Like any other form of criticism it has merit if used correctly, and sure if someone wanted to judge games more "holistically" with the story n gameplay in one, then sure, by all means use it.
But I don't personally care for it, because to me I think the best games embrace the silly ness, the artificiality of games. And that's because like any other art form, it's the depth of the work that usually tends to get celebrated the most.
Cinematography is a fundamental tool of of story telling in its medium. But it's not strictly a story telling tool in gaming (read it can be, but it isn't strictly that), as it's just play. And in this medium I care way more about the rules, the systems, and the interesting interplay. It doesn't bother me as much anymore that Nathan Drake kills 100 people, it does bother me that the mechanics of his fundamentally shallow.
Beyond that, beyond the usual "hur dur video game stories aren't good", to me the medium has fundamental issues in terms of being a story telling medium. For starters it isn't organic as a film or a book. The logical story beat, is what will be the next logical story beat. If that means two people talking in a room with very little action, then that's the beat. But a game, eventually needs to let me play something.
That and I have questions about things about fail state. If we all agree that gameplay is story telling, because I don't think it's a crazy idea to say, that if a game tells a story, a game's gameplay should absolutely be a fundamental key part of said story. Yet the lion's share of video games require me to act like the failures never happened. That I didn't get killed in this sequence a few times, before I succeeded. And that aspect of a game, the fail state is pretty key to what makes a game enjoyable. There is a merit to challenge in video games, it provides the stakes to the game, that the story simply can't provide. I mean sure you can separate it n all that jazz, chalk it up to video game logic, but isn't that exactly the problem? You don't really do that when reading a book, you don't do that when watching a movie. The whole concept of immersion n suspension of disbelief is its own self-defeating prophecy that I have questions about.

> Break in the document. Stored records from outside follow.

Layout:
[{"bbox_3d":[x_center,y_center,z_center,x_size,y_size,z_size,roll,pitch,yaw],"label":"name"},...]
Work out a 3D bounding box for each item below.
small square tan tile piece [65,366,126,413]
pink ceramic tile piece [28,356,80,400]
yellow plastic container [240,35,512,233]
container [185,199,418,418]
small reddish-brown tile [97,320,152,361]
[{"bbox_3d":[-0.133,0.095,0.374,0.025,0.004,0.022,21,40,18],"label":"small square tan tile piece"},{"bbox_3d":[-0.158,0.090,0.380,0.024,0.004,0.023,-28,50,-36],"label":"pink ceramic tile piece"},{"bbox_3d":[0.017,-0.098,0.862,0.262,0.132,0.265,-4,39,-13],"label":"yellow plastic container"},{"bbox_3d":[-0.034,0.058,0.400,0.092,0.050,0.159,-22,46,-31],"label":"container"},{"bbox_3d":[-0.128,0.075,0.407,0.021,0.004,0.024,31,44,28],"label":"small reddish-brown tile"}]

And for someone about to argue I'm "overthinking" the fail state thing, explain why that would be over thinking it and not Nathan Drake murdering up a continent? Because sure the latter is at odds with who Drake is as a character, but the former is at odds with the story. The story will rarely if ever acknowledge my failures as part of the experience, but failures in a game are pretty significant part of a game's experience.
Do I like things like Journey? Yeah I think it's a good game. The story it happens to tell, is tied to what you are doing, even if the mechanics are so simple. At the same time I have no problem with thinking Bayonetta is a fantastic game even when it's story meanders with nonsensical info dump shit (albeit sure I like the character n the energy of the action). And I would absolutely argue that game is one of the finest games of this past decade, because on the gameplay front it would have very few equals. Now obviously Bayonetta has no delusion of going for some introspective narrative or something, but the general gist I'm trying to say, I have no problem with saying story bad, gameplay good.
You should make the criticism that the story has its issues, but the amount of weight you give it depends entirely on the critic. Ideally you would like a level of consistency from the critic, but whatevs. Personally I'd rather the medium embrace the dissonance a bit.
Also, this thread has nothing to do with it, but seriously fuck walking segments in video games.